Like any other industries, banking industry of Nepal has been taking rapid strides in the advancement of technology. Some of the reasons for forcing banks for the aggressive infusion of information technology in their functioning are: improving customer service, increasing volume of business, reducing costs and justify their existence in the market. Information technology could be considered the major factor enabling banks for enhancing the customer convenience. Banks have been using information technology to develop new products and customise the existing products to suit the requirement of their customers. Besides these, banks have also been using information technology in strengthening their management information systems, improving the efficiency and productivity of their employees.
Technology in Risk Management
Banks can use technology not only in offering offer offsite, value added and round the clock services to their customers but also for the management of various risks such as credit risk, liquidity risk, foreign exchange risk operations risk and the legal risk.
Technology can be used to mitigate credit risk, i.e., the risk that a borrower will default in his/her obligation to repay interest and principal component of the loan. Credit risks could be mitigated by proper industry analysis, efficient processing of loans, comprehensive credit appraisal, efficient monitoring and follow-up of borrowers’ accounts, etc. by the use of information technology system.
Liquidity risk of a bank, i.e., chance of its potential inability to generate sufficient liquid assets (cash) for the repayment of liabilities, can be mitigated by the use of technology for centralized management of funds operations through proper networking of branches, payment system reforms, and implementation of other technology-oriented schemes. Other technology-oriented schemes include cash-pooling, electronic clearing services, and electronics fund transfer system.
Technology also helps to mitigate foreign exchange risk, operations risk and legal risk. Application of technology to mitigate foreign exchange risk by reducing mismatching of positions on various foreign currencies, analysis of foreign exchange market, etc. Operational risk refers to the risk of loss resulting to the bank from inadequate or failed internal processes, people and systems or from external events. Technology can help in mitigating this risk by improving internal processes and operating system. Legal risk can be mitigated by maintenance of adequate records and compliance of various laws with the use of technology.
Technology and the Risk
While information technology revolution has helped the banks to it mitigates the risk, it also exposes these institutions to some new risks in their operations. The risk arising from the use of information technology include risk of error and fraud, risk of interruption of service, risk of accessing information by unauthorized persons, etc. Unlike financial risk, technology risk cannot be easily quantified or measured.
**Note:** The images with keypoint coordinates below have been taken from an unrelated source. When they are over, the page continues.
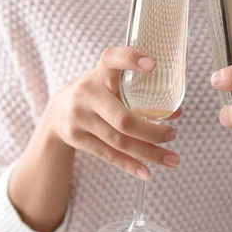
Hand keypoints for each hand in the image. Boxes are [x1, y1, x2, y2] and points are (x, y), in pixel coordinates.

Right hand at [47, 47, 181, 180]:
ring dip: (149, 152)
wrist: (56, 112)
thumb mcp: (110, 84)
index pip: (113, 59)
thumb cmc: (95, 94)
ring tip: (171, 159)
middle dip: (152, 132)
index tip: (153, 64)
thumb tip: (176, 112)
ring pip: (119, 141)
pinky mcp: (77, 137)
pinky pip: (108, 154)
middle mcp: (87, 93)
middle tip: (172, 134)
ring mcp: (80, 117)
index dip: (131, 59)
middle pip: (123, 118)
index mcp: (100, 73)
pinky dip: (129, 164)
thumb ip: (140, 94)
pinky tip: (146, 172)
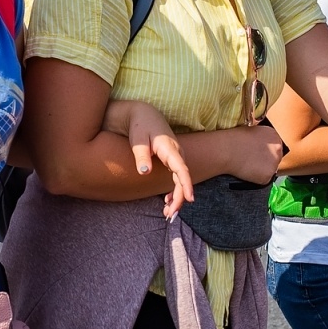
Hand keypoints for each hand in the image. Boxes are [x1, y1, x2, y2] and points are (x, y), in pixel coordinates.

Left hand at [113, 101, 194, 217]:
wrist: (143, 114)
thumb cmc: (140, 126)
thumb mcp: (138, 139)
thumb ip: (141, 156)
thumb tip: (144, 173)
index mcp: (170, 149)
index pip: (181, 169)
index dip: (186, 185)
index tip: (189, 199)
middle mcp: (177, 154)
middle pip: (183, 179)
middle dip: (179, 198)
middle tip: (170, 214)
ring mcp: (176, 157)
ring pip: (181, 180)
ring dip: (177, 197)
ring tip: (168, 213)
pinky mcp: (172, 160)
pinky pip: (177, 178)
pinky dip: (174, 191)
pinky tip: (168, 202)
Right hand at [227, 125, 285, 185]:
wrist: (227, 150)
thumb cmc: (234, 139)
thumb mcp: (251, 131)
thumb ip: (260, 138)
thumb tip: (259, 145)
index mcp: (274, 135)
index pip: (275, 146)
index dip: (265, 151)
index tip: (256, 154)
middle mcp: (278, 148)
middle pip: (275, 158)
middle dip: (265, 161)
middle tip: (252, 161)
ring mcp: (274, 163)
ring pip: (270, 170)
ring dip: (261, 170)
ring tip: (248, 166)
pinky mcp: (268, 175)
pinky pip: (264, 179)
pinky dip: (256, 178)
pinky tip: (247, 172)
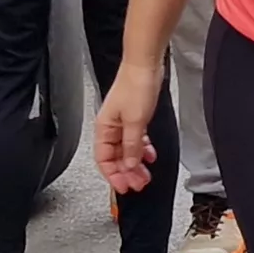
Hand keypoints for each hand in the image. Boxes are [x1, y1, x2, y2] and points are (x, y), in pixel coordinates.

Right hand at [90, 66, 162, 193]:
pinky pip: (135, 140)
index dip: (113, 176)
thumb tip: (130, 166)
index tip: (124, 188)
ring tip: (145, 175)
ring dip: (135, 164)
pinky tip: (150, 156)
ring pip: (126, 151)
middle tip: (139, 184)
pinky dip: (142, 150)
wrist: (145, 65)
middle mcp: (110, 127)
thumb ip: (132, 146)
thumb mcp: (135, 121)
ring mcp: (122, 123)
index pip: (103, 160)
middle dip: (126, 173)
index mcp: (104, 128)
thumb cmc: (135, 86)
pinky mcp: (134, 118)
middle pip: (115, 158)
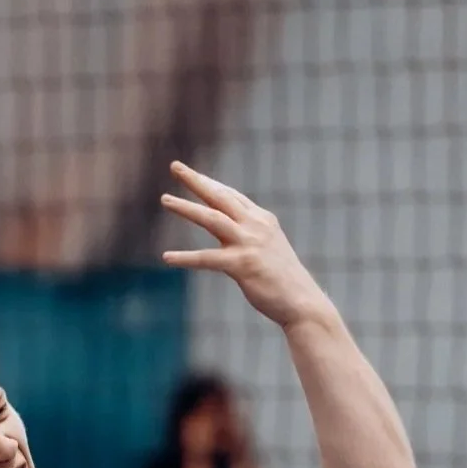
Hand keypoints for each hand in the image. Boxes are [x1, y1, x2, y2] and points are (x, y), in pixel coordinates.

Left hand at [161, 162, 333, 329]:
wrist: (301, 301)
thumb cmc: (283, 280)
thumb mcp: (268, 249)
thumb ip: (251, 237)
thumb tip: (234, 234)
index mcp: (262, 220)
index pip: (231, 196)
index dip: (210, 184)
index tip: (192, 174)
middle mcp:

E-banking is also facing the risk of fraud from the hackers by web and mail spooling, attacking the bank’s server etc. to break the security walls and commit fraud. These risks can be minimized by maintaining proper security walls, encrypting data, etc.
Nowadays, banks’ customers can withdraw money at any time from the Automated Teller Machines (ATMs). ATM related frauds are common in developed countries and in Nepal in the recent past.
Management of Technology Risk
The objective of managing information technology risk is to enable the bank to achieve its business objective by securing the information technology systems and assisting the management to make well-informed risk management decisions in the areas where technology is involved. Information technology risk management process should not be treated as only a technical function carried out by the employees of system department; it should be treated as a management function.
Risk of error in maintaining data or information through the use of technology can be mitigated by ensuring entry, verification, and authorization of transactions by authorized persons only by developing access level controls. Entry of data from single or limited point also reduces the chances of error in the system. Moreover, conversion of data should be carefully monitored. Risk of fraud can be mitigated by developing proper internal control measures in the system. These include control over the unauthorized access to the system department, use of single and/or joint password, proper segregation of duties and job rotation, etc. of the system employee.
Risk of interruption of service of the bank can be mitigated by developing proper disaster recovery plan, succession plan for key employees of the system department, and proper system security control. Risk of accessing information by unauthorized persons can be mitigated by encryption of sensitive data, control over the application of system, implementation of digital certificates and digital signatures (as cyber law is in force in the country), and controlled access to information.
Information technology has changed the face of banking industry. No other sector has been benefited by advances in technology as much as banking and finance. The industry has not only kept pace with technological developments but has also forced the computer industry to continuously keep pace and innovate products to suit its needs. Banks are using information technology to gain competitive advantage. While advantages arising out of the implementation of information technology system outweigh the various risks associated with it, these risks should be managed properly to benefit the customers and the bank.